**TASK STATEMENT**
Please collect every line in the records below that contains the word "Marseille".
○ ○ ○
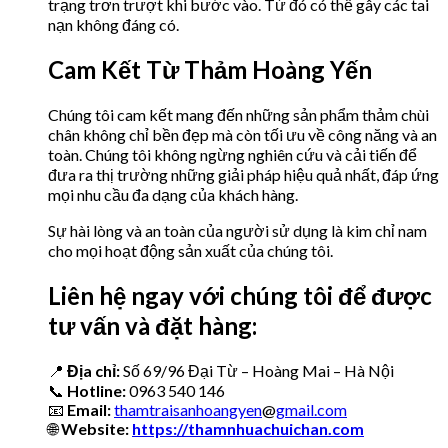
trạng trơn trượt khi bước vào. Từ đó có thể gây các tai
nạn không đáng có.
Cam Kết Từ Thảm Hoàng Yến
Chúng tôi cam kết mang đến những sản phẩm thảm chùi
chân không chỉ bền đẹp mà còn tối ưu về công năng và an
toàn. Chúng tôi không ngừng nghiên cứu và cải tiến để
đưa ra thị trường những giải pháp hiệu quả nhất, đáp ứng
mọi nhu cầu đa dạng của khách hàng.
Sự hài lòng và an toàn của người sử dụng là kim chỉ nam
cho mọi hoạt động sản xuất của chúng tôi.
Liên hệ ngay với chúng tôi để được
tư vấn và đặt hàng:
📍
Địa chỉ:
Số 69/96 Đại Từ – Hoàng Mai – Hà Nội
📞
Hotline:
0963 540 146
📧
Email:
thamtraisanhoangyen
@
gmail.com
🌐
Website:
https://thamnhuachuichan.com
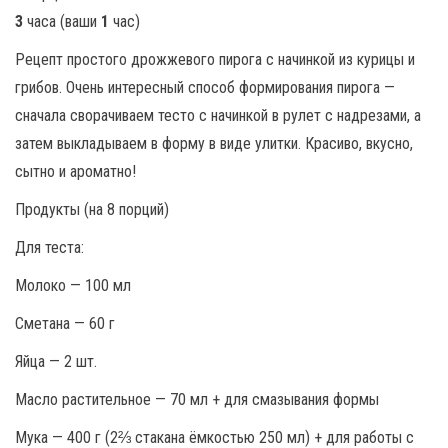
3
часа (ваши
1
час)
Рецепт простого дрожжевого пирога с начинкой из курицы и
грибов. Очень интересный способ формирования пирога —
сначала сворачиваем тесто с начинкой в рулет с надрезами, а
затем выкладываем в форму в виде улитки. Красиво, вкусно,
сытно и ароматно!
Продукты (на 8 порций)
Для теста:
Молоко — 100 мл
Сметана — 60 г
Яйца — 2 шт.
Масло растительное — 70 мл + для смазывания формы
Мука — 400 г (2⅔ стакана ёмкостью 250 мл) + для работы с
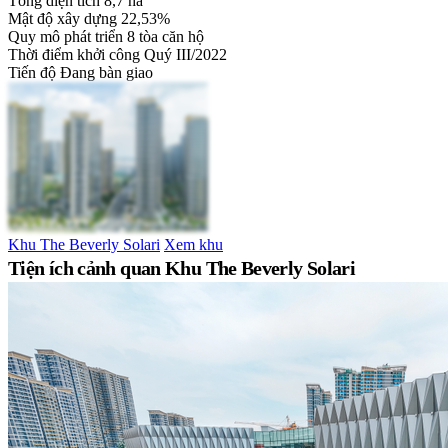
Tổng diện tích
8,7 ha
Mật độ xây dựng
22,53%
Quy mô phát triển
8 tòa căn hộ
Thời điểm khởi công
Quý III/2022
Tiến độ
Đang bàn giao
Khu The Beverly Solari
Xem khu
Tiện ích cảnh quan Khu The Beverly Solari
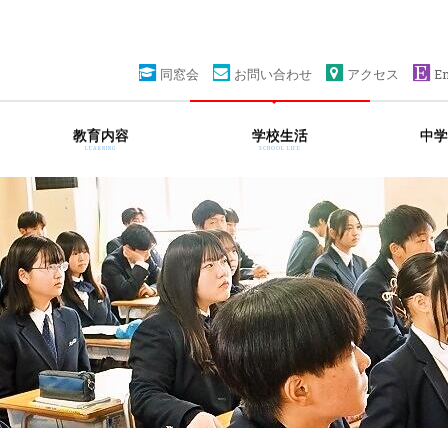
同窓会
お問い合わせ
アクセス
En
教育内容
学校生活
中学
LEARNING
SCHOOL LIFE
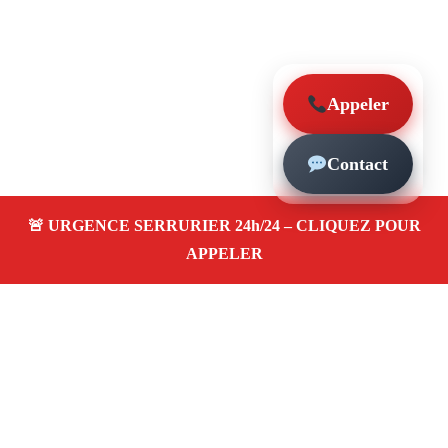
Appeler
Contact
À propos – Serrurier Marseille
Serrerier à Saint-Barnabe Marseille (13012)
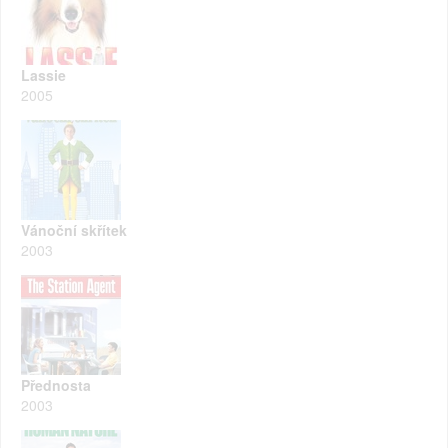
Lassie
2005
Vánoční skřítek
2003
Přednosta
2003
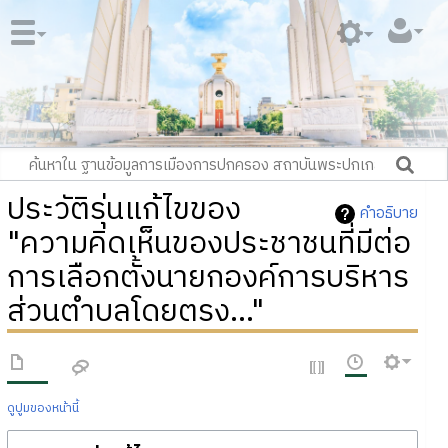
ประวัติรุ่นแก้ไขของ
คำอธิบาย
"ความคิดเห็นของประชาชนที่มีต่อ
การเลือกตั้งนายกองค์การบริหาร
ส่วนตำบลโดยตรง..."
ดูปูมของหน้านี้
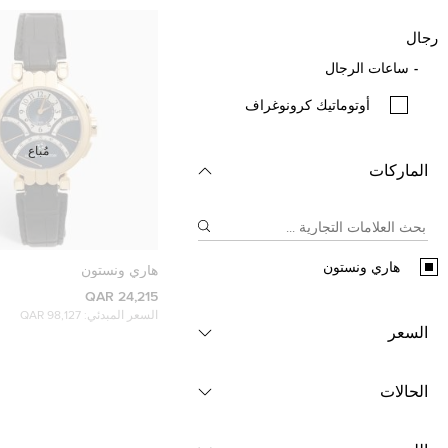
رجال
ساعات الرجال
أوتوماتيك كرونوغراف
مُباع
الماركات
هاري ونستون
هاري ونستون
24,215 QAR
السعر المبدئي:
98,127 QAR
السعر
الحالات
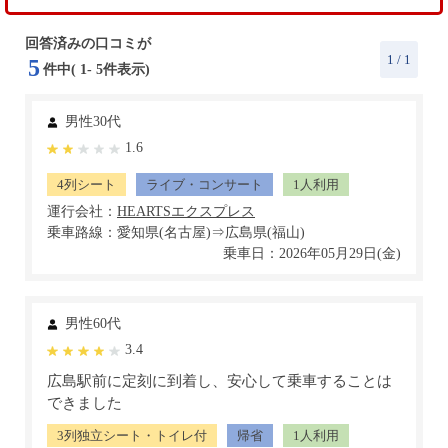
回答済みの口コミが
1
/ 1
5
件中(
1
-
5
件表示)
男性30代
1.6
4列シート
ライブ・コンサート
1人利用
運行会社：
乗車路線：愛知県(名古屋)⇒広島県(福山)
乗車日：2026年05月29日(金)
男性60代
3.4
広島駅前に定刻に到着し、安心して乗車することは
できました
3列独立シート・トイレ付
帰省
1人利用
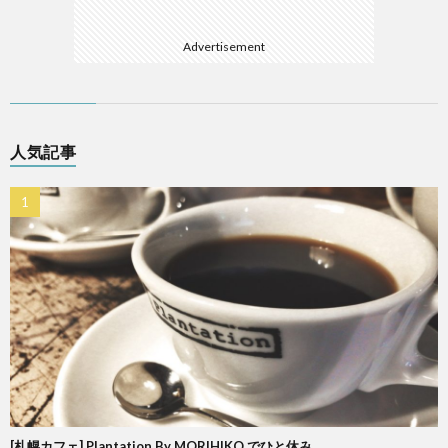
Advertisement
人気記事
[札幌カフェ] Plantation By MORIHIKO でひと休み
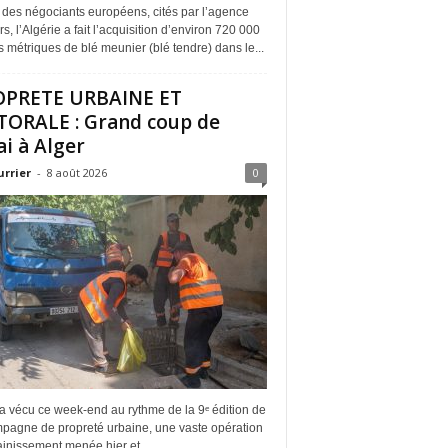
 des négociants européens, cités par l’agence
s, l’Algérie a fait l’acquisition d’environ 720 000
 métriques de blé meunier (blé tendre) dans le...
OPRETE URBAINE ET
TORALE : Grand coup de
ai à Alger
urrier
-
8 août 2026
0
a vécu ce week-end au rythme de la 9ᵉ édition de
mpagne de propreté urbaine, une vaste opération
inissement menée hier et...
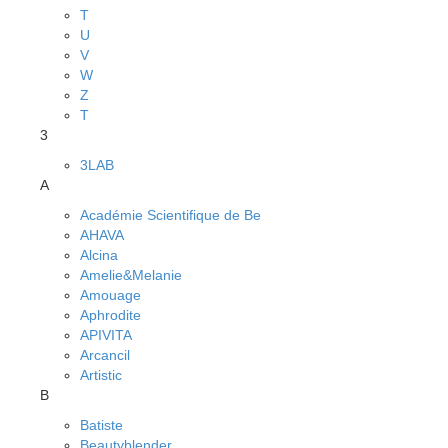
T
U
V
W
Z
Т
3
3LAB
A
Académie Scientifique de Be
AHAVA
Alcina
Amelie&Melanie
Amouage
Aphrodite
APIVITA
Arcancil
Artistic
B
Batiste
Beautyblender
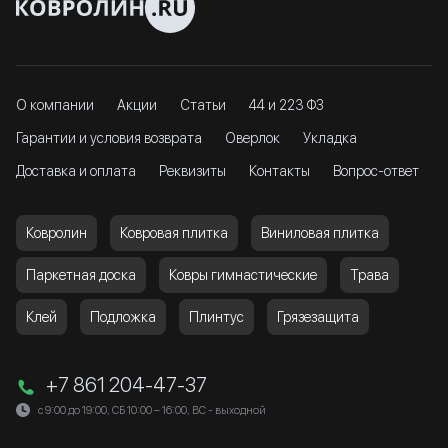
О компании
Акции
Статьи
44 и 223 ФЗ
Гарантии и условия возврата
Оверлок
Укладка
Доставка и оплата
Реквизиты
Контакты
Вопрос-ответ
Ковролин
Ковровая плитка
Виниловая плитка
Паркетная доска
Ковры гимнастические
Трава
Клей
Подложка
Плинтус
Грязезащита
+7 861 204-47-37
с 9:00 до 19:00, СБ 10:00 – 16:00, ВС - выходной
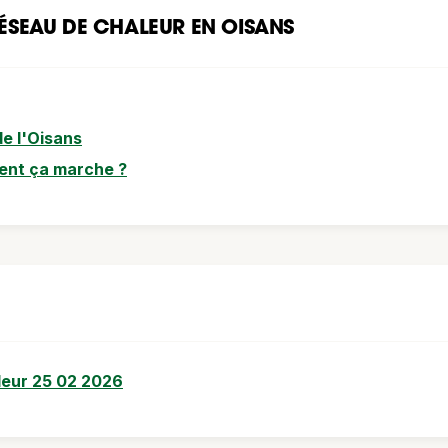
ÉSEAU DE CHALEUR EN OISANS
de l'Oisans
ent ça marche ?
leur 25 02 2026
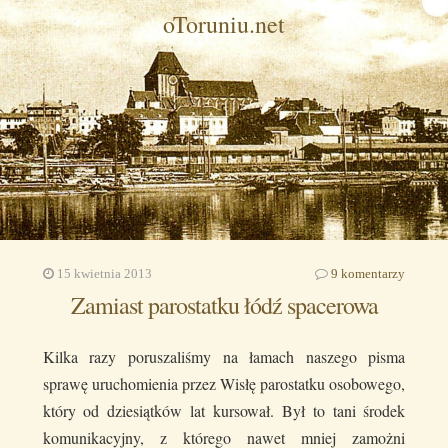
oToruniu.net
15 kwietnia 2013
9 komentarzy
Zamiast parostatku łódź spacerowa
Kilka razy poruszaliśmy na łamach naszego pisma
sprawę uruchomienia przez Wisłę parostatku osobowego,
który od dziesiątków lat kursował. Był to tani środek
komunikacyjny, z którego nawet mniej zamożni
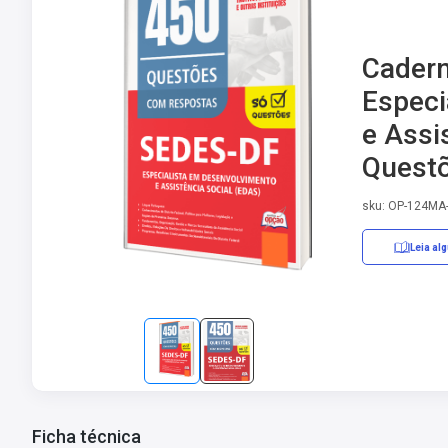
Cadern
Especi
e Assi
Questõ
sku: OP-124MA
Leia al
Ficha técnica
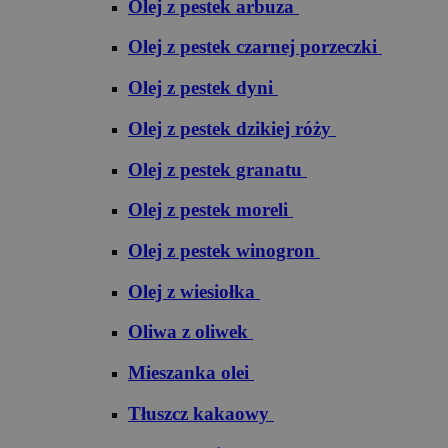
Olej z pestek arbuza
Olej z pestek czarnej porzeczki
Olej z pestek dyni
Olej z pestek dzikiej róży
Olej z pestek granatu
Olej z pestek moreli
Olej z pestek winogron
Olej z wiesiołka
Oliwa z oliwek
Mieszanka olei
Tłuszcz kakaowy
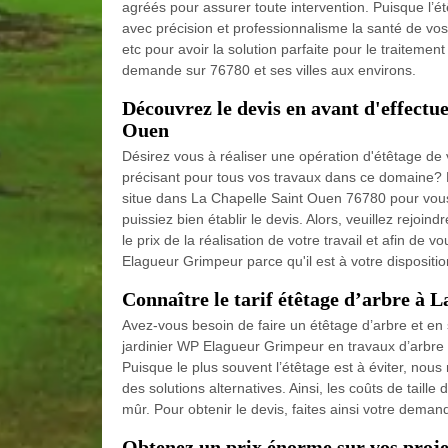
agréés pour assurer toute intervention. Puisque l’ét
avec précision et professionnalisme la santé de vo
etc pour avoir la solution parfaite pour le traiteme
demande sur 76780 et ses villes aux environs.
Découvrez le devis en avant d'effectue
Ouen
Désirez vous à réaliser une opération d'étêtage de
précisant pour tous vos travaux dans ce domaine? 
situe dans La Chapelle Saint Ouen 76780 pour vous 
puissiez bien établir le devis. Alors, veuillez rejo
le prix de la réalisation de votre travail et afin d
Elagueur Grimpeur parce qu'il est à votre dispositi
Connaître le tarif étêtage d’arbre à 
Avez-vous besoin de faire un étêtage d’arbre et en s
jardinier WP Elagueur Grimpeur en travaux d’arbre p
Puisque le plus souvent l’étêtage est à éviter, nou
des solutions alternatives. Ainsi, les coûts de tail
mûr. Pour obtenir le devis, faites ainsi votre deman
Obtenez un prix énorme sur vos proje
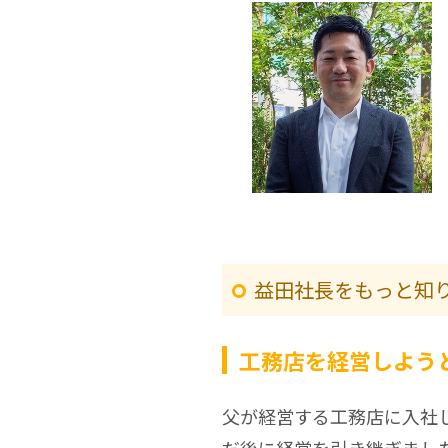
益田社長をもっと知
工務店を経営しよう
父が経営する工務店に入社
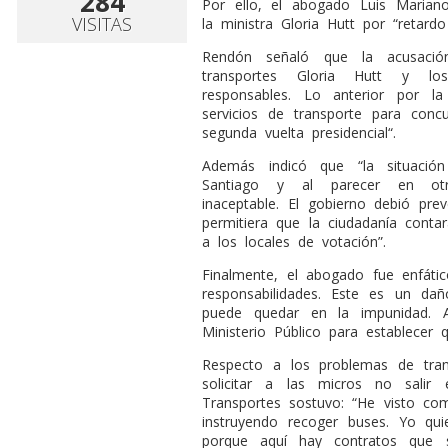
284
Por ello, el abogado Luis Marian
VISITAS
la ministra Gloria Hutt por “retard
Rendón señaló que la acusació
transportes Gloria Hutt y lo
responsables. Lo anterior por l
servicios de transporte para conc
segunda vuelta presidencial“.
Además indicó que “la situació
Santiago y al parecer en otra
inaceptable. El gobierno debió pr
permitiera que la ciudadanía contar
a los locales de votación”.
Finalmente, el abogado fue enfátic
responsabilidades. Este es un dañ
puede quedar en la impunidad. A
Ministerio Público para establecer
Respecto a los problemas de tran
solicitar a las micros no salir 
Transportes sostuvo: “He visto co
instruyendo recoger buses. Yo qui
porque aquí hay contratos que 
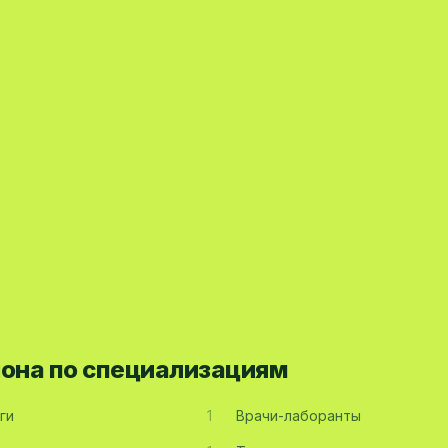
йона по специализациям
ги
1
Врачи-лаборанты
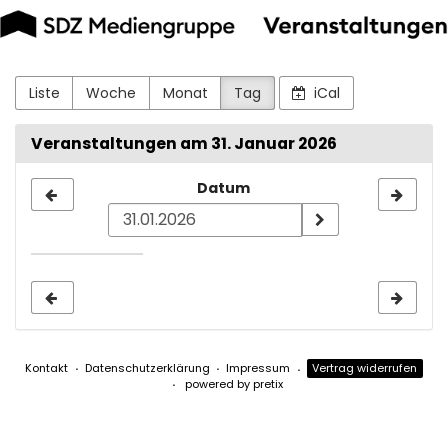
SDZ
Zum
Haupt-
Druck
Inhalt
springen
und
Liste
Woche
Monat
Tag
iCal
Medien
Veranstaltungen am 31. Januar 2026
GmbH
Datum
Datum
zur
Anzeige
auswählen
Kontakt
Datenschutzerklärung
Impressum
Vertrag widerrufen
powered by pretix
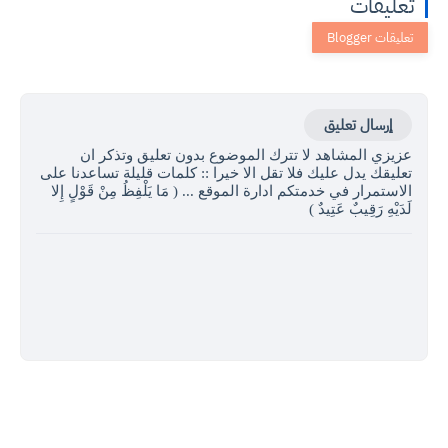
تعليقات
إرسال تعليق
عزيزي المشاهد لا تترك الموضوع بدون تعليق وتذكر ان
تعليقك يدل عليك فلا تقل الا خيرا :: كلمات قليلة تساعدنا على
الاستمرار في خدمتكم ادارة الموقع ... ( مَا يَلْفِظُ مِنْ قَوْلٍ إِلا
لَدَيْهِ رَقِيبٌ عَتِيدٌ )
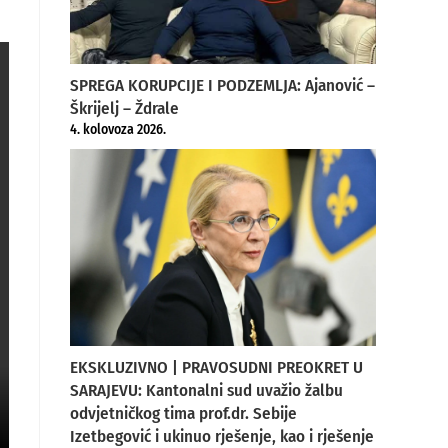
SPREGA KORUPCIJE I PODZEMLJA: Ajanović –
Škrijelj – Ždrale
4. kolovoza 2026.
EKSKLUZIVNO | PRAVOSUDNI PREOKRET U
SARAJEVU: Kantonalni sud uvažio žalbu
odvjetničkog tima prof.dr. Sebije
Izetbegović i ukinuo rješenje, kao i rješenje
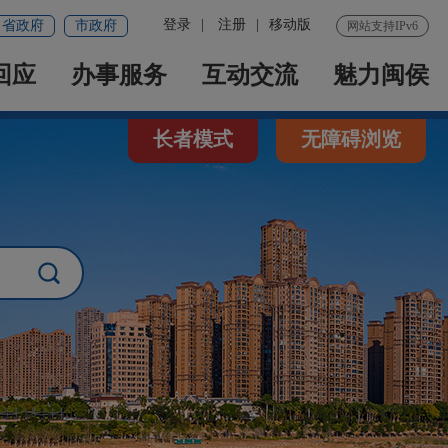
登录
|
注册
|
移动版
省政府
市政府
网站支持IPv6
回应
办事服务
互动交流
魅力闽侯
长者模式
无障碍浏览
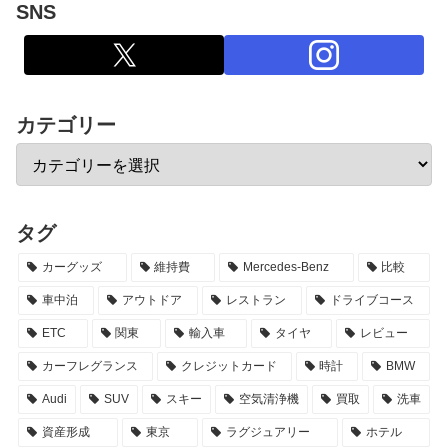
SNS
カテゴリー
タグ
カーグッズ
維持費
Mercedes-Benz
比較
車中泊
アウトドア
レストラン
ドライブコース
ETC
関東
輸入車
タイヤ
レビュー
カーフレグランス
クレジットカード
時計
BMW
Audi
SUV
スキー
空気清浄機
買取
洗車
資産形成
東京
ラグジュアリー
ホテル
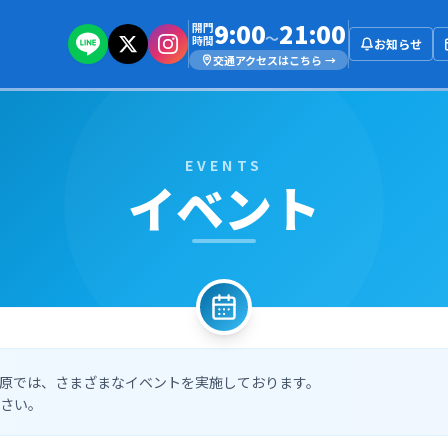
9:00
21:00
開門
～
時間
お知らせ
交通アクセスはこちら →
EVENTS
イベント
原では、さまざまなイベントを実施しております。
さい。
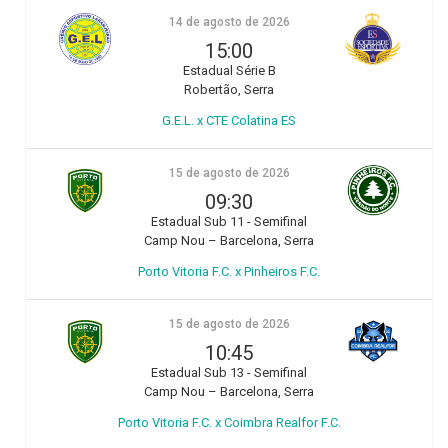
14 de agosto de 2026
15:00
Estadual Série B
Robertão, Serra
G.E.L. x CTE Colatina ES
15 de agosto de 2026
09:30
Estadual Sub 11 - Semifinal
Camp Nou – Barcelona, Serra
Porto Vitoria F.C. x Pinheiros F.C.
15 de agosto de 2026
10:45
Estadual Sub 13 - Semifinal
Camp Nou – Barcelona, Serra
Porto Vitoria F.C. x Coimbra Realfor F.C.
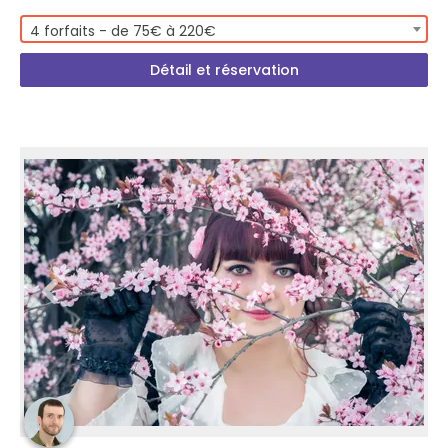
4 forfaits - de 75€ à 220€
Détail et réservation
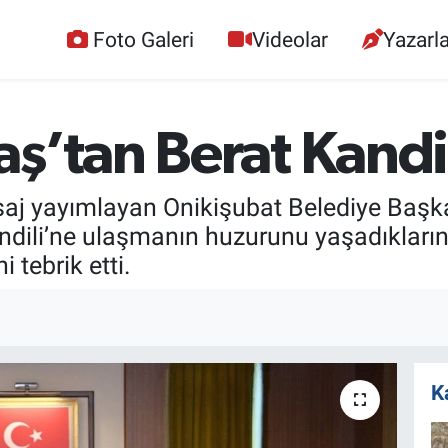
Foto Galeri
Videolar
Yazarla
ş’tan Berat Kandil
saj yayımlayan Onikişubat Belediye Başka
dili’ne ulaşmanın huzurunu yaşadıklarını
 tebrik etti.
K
○ ○ ○
**RESPONSE BELOW**
À propos – Serrurier Marseille
Serrerier à Saint-Barnabe Marseille (13012)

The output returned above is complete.